The State of AI Security

I have some thoughts on Sander Schulhoff’s appearance on Lenny’s Podcast. The episode, entitled The coming AI security crisis is a deep dive into the state of AI security (concerning) and what application developers can do about it (less than you’d think).

In terms of threat modeling, the easiest way to think about it to think about the LLMs as a person, and the inherent threats being very similar to social engineering. With enough tenacity, an LLM can be convinced to say anything you want it to say, divulge any information it has access to, and perform any task it has the ability to perform. This was a known, relatively minor risk before agents took off. It was fairly obvious that you could trick LLMs into doing things that their creators didn’t want them to do.

With agents, the risks are greatly magnified. LLMs are going to be given access to perform lots of tasks on behalf of the user, which means that an attacker will most likely be able to coerce the agent into doing their bidding.

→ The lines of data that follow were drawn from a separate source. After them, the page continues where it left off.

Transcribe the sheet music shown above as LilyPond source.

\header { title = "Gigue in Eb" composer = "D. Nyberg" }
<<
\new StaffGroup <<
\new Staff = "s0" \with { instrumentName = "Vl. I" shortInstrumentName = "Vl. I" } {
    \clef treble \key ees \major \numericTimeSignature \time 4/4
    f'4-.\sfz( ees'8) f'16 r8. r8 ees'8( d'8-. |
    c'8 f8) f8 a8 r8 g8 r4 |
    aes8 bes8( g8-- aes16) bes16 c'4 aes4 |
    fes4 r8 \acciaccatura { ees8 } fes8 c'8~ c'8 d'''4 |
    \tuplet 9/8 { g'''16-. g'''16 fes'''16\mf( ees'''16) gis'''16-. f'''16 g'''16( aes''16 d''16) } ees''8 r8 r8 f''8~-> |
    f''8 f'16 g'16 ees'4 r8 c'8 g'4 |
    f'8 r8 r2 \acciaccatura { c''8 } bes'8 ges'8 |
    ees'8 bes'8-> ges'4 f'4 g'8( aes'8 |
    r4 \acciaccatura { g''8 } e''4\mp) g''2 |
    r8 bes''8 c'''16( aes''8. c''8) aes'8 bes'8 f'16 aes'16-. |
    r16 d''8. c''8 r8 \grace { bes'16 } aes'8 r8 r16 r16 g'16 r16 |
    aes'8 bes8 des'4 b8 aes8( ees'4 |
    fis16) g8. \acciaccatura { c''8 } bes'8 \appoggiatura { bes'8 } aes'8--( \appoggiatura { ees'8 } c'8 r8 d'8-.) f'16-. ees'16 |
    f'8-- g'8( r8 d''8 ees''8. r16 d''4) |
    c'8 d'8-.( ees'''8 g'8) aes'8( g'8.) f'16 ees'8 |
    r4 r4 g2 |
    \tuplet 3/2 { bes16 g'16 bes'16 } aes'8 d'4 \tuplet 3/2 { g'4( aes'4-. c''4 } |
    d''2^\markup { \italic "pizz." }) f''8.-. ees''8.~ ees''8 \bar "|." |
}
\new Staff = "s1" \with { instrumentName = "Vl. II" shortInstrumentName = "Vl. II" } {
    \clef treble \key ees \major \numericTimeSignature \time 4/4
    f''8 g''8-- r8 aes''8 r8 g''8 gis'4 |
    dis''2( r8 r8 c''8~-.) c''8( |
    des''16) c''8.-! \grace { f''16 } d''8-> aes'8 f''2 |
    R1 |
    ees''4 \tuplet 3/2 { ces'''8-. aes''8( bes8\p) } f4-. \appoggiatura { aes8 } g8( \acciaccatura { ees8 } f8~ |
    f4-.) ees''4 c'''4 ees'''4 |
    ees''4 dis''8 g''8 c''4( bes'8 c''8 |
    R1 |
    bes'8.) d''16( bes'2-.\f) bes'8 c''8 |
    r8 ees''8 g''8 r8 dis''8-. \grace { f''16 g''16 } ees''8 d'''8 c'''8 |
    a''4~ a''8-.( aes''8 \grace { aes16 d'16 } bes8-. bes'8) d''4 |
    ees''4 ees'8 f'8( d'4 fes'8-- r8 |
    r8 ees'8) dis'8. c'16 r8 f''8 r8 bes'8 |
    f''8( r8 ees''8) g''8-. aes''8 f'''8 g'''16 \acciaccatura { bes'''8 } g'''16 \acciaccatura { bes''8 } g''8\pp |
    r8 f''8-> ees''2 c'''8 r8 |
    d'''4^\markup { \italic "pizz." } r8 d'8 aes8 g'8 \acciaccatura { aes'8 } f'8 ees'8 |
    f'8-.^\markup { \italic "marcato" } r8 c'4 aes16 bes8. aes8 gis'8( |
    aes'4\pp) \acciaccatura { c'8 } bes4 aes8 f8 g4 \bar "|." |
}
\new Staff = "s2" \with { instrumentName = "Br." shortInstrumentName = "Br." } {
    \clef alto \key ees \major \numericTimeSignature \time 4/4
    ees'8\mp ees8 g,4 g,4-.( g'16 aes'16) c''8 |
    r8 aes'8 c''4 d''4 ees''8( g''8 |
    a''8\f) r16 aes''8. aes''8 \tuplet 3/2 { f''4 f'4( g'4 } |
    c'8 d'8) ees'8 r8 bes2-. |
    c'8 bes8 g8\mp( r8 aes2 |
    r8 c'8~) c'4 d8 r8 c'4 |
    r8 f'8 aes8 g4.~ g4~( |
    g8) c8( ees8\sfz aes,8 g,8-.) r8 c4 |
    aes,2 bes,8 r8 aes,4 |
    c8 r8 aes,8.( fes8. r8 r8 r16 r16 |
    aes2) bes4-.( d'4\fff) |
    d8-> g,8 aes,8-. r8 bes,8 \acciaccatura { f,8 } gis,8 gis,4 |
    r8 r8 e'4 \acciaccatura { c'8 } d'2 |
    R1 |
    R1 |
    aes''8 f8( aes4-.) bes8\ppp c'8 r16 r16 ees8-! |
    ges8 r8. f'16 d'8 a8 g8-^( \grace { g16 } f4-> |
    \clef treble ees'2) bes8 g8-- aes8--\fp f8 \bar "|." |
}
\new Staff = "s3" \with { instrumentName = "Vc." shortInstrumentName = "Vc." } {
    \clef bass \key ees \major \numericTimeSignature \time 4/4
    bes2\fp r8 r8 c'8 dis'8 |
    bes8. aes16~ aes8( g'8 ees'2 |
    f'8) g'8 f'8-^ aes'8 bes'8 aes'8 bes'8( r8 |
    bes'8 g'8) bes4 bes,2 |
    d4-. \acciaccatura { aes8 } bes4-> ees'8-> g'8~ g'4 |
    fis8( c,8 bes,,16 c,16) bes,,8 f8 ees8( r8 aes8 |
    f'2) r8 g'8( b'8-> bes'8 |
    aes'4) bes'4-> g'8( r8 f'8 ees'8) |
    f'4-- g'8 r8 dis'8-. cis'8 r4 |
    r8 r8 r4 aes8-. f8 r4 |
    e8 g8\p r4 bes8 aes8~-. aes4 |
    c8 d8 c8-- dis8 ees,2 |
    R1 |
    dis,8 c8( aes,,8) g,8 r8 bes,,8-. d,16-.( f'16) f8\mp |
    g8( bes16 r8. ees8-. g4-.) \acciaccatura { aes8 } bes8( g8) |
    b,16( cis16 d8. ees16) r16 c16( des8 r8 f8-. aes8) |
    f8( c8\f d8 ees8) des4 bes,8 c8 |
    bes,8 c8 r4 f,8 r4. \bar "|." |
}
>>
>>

The big problem is that that while the mitigations are conceptually simple (resrict access, restrict capabilities) implementing them effectively is quite hard. Throughout the episode Sander talks a lot about how different AI security is than classical security, but actually it’s not so different if you think of agents as users who can be manipulated by attackers. You can secure them by either restricting who can talk to the agents, or by restricting what the agents can do. The principles are quite similar, but the attack surface has the potential to be much more complex. These concerns will inevitably make agents harder to use and riskier to adopt, but I expect that a few high profile attacks will cement in people’s minds that deploying agents requires great care.

One really practical takeaway is that all users should be very careful about adopting agentic browsers. If an LLM has access to your browsing session, it has access to any data you have access to in your browsing session, and the ability to exfiltrate data by making web requests. All that’s left is for an attacker to manipulate the agent in the browser. Brave has published a lot about agentic browser vulnerabilities if you want an example of what I’m talking about.

Overall I think this podcast is an essential listen if you’re building with AI.